Exploring sustainable agriculture and food systems in Africa

Researchers are exploring ways transforming agricultural and food systems might help meet the Sustainable Development Goals in Southern Africa.

They will engage with food producers and policy makers to develop a long-term view of how farming and food production systems might change over coming decades.

The project, GCRF-Agricultural and Food systems Resilience: Increasing Capacity & Advising Policy (AFRICAP), is an £8m programme funded by the Global Challenges Research Fund.

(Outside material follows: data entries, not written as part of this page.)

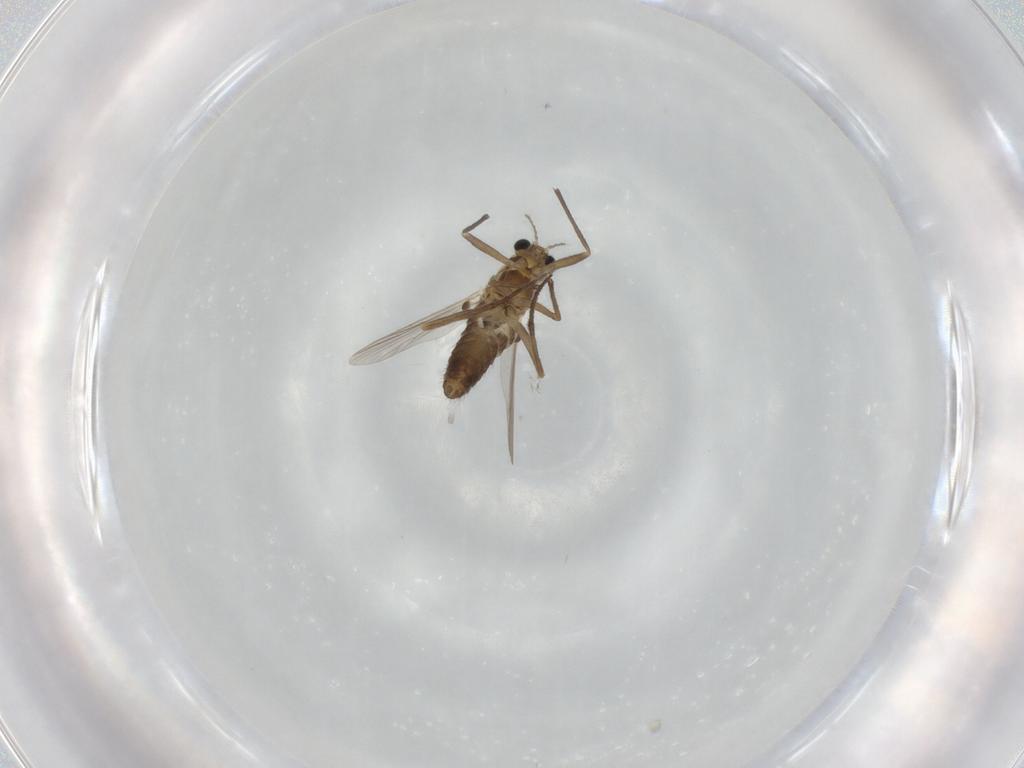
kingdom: Animalia
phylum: Arthropoda
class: Insecta
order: Diptera
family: Chironomidae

Research and modelling tools simulate factors including:

  • climate change
  • water availability
  • changes to global trade

Through these, the project will evaluate policy options and technological innovations.

Researchers on the project are from across the University, in the School of Earth and Environment, the Faculty of Biological Sciences, and Food Science and Nutrition.  

Dr Stephen Whitfield, Associate Professor in Climate Change and Food Security at Leeds, said: “Within the project, we want to think about how changes in food production interact with changes across the food system, which includes thinking about the wider economy, trade, employment, the ways that water is used and allocated, changes in land use and implications for biodiversity, and more.

“Diets are changing too, and transitions towards diets that are higher in fat and protein have implications for livestock systems and the growing of crops for feed rather than food. All of these things affect the viability of different future pathways of agricultural change.”